EXERCISE MATERIALS START

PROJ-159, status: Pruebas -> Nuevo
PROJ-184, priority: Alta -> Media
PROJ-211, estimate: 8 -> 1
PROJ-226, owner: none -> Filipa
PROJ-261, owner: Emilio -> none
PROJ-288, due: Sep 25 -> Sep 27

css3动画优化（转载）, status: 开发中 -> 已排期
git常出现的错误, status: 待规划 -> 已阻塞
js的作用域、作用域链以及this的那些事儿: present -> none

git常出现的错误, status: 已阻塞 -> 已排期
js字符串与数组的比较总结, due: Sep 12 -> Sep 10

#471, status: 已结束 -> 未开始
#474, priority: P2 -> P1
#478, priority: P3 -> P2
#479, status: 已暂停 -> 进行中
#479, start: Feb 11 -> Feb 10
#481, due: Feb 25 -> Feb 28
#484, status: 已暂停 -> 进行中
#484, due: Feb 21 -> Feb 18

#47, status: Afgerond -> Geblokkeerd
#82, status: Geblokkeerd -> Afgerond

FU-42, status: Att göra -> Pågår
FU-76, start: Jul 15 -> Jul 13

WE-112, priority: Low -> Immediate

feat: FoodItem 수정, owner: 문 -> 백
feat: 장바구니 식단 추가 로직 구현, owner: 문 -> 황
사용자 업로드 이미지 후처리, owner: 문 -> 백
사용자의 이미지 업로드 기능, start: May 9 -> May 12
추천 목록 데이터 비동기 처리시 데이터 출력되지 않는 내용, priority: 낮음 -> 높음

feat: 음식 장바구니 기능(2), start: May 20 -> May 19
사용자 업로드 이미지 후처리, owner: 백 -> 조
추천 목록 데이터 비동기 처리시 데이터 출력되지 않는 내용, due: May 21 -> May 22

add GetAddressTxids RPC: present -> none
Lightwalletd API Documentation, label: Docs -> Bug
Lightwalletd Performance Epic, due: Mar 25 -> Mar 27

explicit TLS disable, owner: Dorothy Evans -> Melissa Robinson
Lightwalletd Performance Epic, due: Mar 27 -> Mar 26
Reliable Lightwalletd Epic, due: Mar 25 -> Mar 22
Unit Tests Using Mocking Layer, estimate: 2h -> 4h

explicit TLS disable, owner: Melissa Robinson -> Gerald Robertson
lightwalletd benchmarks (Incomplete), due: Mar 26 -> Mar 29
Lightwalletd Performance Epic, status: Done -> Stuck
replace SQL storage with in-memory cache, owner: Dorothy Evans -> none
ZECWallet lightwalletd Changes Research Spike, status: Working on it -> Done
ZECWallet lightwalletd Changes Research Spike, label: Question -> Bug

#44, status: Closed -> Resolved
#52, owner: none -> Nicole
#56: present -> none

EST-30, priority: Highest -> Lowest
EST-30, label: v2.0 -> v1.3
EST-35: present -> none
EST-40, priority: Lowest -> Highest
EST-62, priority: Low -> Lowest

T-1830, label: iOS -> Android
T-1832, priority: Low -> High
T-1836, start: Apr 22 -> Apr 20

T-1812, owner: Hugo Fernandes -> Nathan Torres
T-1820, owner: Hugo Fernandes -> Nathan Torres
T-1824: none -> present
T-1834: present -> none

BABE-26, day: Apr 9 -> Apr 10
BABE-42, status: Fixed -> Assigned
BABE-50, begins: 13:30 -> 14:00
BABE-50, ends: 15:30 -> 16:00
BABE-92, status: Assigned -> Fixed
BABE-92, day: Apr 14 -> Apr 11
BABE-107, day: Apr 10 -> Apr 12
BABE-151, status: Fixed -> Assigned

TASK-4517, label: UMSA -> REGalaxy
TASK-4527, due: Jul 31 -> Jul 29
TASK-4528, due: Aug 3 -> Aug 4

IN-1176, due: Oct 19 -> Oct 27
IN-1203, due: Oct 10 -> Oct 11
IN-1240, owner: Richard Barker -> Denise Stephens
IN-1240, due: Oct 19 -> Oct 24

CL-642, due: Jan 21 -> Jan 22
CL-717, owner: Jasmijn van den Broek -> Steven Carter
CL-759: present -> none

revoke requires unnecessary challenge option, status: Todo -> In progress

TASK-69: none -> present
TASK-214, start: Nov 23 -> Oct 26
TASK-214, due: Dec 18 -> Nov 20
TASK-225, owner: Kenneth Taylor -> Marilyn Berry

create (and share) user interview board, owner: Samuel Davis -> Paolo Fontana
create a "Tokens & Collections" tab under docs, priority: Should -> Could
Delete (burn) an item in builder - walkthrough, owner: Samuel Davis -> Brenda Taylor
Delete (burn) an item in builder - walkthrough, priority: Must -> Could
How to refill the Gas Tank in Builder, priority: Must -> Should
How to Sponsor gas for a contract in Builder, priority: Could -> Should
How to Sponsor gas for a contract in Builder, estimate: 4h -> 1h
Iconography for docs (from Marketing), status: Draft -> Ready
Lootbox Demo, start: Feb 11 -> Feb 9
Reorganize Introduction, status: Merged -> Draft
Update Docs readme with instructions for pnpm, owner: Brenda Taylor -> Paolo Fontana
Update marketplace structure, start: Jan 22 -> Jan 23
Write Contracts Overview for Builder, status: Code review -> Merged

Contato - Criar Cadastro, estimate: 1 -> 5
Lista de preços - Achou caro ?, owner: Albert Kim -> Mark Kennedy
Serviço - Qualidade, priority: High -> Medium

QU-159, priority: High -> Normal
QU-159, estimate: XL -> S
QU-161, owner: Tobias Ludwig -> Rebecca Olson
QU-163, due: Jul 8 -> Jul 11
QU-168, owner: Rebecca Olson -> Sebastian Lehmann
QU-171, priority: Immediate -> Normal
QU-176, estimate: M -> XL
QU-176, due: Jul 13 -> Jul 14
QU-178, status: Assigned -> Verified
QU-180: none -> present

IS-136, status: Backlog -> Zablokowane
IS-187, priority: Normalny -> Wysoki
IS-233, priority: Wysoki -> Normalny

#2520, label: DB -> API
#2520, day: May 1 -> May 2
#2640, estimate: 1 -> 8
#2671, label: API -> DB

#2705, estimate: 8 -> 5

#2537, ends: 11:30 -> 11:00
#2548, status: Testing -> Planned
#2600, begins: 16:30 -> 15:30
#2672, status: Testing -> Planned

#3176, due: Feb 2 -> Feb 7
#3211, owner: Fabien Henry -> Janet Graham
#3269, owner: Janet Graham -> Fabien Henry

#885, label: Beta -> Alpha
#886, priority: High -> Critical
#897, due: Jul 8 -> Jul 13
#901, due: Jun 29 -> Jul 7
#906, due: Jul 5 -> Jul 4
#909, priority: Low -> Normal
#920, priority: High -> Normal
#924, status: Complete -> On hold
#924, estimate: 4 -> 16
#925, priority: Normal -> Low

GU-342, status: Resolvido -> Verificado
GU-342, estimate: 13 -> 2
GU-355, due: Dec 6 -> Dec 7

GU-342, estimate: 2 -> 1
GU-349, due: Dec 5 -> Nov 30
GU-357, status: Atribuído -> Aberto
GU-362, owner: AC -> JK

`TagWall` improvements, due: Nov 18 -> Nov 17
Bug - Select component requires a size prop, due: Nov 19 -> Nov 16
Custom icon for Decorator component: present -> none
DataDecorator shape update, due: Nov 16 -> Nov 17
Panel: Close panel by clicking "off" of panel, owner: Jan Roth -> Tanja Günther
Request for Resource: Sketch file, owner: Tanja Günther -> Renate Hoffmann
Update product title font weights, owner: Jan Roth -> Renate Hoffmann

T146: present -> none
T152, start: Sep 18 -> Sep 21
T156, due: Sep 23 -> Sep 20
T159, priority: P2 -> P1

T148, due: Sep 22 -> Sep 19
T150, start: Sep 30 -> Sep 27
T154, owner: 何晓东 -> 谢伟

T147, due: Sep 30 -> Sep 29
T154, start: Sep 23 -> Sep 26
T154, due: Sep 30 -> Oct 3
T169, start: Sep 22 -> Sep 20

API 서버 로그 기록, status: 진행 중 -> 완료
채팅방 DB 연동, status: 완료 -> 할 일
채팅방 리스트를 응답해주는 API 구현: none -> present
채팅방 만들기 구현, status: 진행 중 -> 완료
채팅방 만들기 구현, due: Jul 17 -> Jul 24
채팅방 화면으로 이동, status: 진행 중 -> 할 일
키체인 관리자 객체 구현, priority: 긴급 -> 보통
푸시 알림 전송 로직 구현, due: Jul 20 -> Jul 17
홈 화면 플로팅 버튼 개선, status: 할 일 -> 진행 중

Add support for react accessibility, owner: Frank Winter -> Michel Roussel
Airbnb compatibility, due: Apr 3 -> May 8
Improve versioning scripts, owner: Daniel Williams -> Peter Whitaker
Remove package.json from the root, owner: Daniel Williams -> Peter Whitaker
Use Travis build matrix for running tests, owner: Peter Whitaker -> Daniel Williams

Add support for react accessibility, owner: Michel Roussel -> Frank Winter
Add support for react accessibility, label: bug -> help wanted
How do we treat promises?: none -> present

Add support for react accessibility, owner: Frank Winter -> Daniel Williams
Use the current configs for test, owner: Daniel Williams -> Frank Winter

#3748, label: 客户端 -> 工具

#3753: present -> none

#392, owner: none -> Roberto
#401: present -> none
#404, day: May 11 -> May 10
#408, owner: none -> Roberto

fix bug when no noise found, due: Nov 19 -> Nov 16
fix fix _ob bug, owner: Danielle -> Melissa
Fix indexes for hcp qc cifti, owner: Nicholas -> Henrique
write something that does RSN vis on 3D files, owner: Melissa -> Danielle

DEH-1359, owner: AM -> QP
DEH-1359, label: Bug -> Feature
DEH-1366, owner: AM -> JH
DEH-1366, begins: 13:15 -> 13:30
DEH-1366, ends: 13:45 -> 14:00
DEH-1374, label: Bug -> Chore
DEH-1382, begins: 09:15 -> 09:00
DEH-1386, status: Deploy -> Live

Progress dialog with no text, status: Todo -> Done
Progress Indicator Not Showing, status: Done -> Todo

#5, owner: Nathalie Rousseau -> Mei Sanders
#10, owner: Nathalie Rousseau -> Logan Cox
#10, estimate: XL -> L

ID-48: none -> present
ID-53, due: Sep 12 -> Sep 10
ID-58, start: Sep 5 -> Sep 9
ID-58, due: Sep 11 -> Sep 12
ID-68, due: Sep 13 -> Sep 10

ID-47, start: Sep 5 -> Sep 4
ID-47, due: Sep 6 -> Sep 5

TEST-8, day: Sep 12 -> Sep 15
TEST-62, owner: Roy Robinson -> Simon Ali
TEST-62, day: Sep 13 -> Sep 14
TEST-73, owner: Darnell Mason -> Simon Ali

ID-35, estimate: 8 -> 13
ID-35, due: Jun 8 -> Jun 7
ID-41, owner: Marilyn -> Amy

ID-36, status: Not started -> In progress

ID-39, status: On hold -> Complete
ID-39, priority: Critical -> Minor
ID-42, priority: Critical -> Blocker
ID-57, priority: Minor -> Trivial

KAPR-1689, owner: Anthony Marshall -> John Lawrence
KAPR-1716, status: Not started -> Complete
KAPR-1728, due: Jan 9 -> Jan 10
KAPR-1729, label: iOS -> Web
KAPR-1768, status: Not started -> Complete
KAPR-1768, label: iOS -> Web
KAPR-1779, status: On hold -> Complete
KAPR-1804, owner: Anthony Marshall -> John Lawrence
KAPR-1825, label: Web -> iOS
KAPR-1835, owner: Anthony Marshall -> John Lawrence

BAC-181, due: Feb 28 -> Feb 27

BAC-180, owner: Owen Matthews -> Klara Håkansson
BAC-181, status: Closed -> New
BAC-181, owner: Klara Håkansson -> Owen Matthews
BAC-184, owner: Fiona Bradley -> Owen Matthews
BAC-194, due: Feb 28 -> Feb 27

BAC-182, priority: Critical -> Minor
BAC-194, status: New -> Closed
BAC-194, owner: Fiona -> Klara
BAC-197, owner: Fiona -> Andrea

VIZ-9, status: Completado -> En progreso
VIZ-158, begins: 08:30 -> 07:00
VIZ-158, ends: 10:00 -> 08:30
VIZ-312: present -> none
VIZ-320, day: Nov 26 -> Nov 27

EXERCISE MATERIALS END

→ WHAT YOU SHOULD DO
Copy verbatim, from the listing above, each line from the one containing "API 서버 로그 기록, status: 진행 중 -> 완료" down to the one containing "Improve versioning scripts, owner: Daniel", inclusive.

→ OUTPUT OF THE TASK
API 서버 로그 기록, status: 진행 중 -> 완료
채팅방 DB 연동, status: 완료 -> 할 일
채팅방 리스트를 응답해주는 API 구현: none -> present
채팅방 만들기 구현, status: 진행 중 -> 완료
채팅방 만들기 구현, due: Jul 17 -> Jul 24
채팅방 화면으로 이동, status: 진행 중 -> 할 일
키체인 관리자 객체 구현, priority: 긴급 -> 보통
푸시 알림 전송 로직 구현, due: Jul 20 -> Jul 17
홈 화면 플로팅 버튼 개선, status: 할 일 -> 진행 중

Add support for react accessibility, owner: Frank Winter -> Michel Roussel
Airbnb compatibility, due: Apr 3 -> May 8
Improve versioning scripts, owner: Daniel Williams -> Peter Whitaker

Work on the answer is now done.